## How to complete this task:
Return the records exactly, please. Every line should match.

-- -- --

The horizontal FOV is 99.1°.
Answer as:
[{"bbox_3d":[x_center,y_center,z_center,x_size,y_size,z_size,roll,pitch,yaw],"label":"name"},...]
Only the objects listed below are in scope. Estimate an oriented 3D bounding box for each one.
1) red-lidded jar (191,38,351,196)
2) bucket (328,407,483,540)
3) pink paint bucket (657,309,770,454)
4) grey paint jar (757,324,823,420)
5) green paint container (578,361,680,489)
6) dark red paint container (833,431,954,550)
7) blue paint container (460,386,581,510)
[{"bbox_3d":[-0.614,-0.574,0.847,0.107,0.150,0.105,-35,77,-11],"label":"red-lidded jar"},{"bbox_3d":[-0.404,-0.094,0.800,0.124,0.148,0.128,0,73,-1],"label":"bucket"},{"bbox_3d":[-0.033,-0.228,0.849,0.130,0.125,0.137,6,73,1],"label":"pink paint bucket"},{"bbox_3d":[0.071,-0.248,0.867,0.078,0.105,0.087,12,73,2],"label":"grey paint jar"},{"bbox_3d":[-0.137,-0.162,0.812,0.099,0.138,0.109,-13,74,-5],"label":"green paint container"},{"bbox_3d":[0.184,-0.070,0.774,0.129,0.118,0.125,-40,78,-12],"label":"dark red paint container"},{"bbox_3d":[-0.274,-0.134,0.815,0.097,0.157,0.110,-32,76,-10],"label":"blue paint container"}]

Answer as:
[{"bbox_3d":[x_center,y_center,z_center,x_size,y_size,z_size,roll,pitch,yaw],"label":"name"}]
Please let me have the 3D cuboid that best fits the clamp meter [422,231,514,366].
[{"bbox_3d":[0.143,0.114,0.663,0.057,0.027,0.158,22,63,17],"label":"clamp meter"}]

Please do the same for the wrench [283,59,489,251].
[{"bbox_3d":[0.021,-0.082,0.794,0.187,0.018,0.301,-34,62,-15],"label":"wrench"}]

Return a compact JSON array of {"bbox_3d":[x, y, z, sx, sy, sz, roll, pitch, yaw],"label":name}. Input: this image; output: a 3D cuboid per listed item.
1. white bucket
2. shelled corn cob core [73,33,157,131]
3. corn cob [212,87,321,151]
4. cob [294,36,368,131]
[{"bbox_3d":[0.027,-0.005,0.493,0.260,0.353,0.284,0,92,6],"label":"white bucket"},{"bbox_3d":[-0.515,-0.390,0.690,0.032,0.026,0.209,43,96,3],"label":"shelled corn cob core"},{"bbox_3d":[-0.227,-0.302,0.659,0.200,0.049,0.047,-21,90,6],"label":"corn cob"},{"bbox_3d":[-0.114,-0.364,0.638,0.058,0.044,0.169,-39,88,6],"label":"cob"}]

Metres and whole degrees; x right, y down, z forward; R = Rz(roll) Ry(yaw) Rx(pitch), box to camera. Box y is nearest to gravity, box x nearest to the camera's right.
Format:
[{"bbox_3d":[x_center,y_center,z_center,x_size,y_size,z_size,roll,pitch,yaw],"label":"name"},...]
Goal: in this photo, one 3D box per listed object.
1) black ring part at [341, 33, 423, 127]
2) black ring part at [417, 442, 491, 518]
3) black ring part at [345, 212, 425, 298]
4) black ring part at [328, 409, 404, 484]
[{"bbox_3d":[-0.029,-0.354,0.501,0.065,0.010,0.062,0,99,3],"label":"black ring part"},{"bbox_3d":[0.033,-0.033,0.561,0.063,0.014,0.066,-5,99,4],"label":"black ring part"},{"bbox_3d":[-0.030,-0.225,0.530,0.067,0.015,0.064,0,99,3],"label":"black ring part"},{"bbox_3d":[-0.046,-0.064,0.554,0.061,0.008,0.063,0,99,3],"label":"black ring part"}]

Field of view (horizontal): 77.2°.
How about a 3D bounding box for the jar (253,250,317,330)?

-- -- --

## Result of this exercise:
The horizontal FOV is 99.1°.
Answer as:
[{"bbox_3d":[x_center,y_center,z_center,x_size,y_size,z_size,roll,pitch,yaw],"label":"name"},...]
Only the objects listed below are in scope. Estimate an oriented 3D bounding box for each one.
1) red-lidded jar (191,38,351,196)
2) bucket (328,407,483,540)
3) pink paint bucket (657,309,770,454)
4) grey paint jar (757,324,823,420)
5) green paint container (578,361,680,489)
6) dark red paint container (833,431,954,550)
7) blue paint container (460,386,581,510)
[{"bbox_3d":[-0.614,-0.574,0.847,0.107,0.150,0.105,-35,77,-11],"label":"red-lidded jar"},{"bbox_3d":[-0.404,-0.094,0.800,0.124,0.148,0.128,0,73,-1],"label":"bucket"},{"bbox_3d":[-0.033,-0.228,0.849,0.130,0.125,0.137,6,73,1],"label":"pink paint bucket"},{"bbox_3d":[0.071,-0.248,0.867,0.078,0.105,0.087,12,73,2],"label":"grey paint jar"},{"bbox_3d":[-0.137,-0.162,0.812,0.099,0.138,0.109,-13,74,-5],"label":"green paint container"},{"bbox_3d":[0.184,-0.070,0.774,0.129,0.118,0.125,-40,78,-12],"label":"dark red paint container"},{"bbox_3d":[-0.274,-0.134,0.815,0.097,0.157,0.110,-32,76,-10],"label":"blue paint container"}]

Answer as:
[{"bbox_3d":[x_center,y_center,z_center,x_size,y_size,z_size,roll,pitch,yaw],"label":"name"}]
Please let me have the 3D cuboid that best fits the clamp meter [422,231,514,366].
[{"bbox_3d":[0.143,0.114,0.663,0.057,0.027,0.158,22,63,17],"label":"clamp meter"}]

Please do the same for the wrench [283,59,489,251].
[{"bbox_3d":[0.021,-0.082,0.794,0.187,0.018,0.301,-34,62,-15],"label":"wrench"}]

Return a compact JSON array of {"bbox_3d":[x, y, z, sx, sy, sz, roll, pitch, yaw],"label":name}. Input: this image; output: a 3D cuboid per listed item.
1. white bucket
2. shelled corn cob core [73,33,157,131]
3. corn cob [212,87,321,151]
4. cob [294,36,368,131]
[{"bbox_3d":[0.027,-0.005,0.493,0.260,0.353,0.284,0,92,6],"label":"white bucket"},{"bbox_3d":[-0.515,-0.390,0.690,0.032,0.026,0.209,43,96,3],"label":"shelled corn cob core"},{"bbox_3d":[-0.227,-0.302,0.659,0.200,0.049,0.047,-21,90,6],"label":"corn cob"},{"bbox_3d":[-0.114,-0.364,0.638,0.058,0.044,0.169,-39,88,6],"label":"cob"}]

Metres and whole degrees; x right, y down, z forward; R = Rz(roll) Ry(yaw) Rx(pitch), box to camera. Box y is nearest to gravity, box x nearest to the camera's right.
Format:
[{"bbox_3d":[x_center,y_center,z_center,x_size,y_size,z_size,roll,pitch,yaw],"label":"name"},...]
Goal: in this photo, one 3D box per listed object.
1) black ring part at [341, 33, 423, 127]
2) black ring part at [417, 442, 491, 518]
3) black ring part at [345, 212, 425, 298]
4) black ring part at [328, 409, 404, 484]
[{"bbox_3d":[-0.029,-0.354,0.501,0.065,0.010,0.062,0,99,3],"label":"black ring part"},{"bbox_3d":[0.033,-0.033,0.561,0.063,0.014,0.066,-5,99,4],"label":"black ring part"},{"bbox_3d":[-0.030,-0.225,0.530,0.067,0.015,0.064,0,99,3],"label":"black ring part"},{"bbox_3d":[-0.046,-0.064,0.554,0.061,0.008,0.063,0,99,3],"label":"black ring part"}]

Field of view (horizontal): 77.2°.
How about a 3D bounding box for the jar (253,250,317,330)?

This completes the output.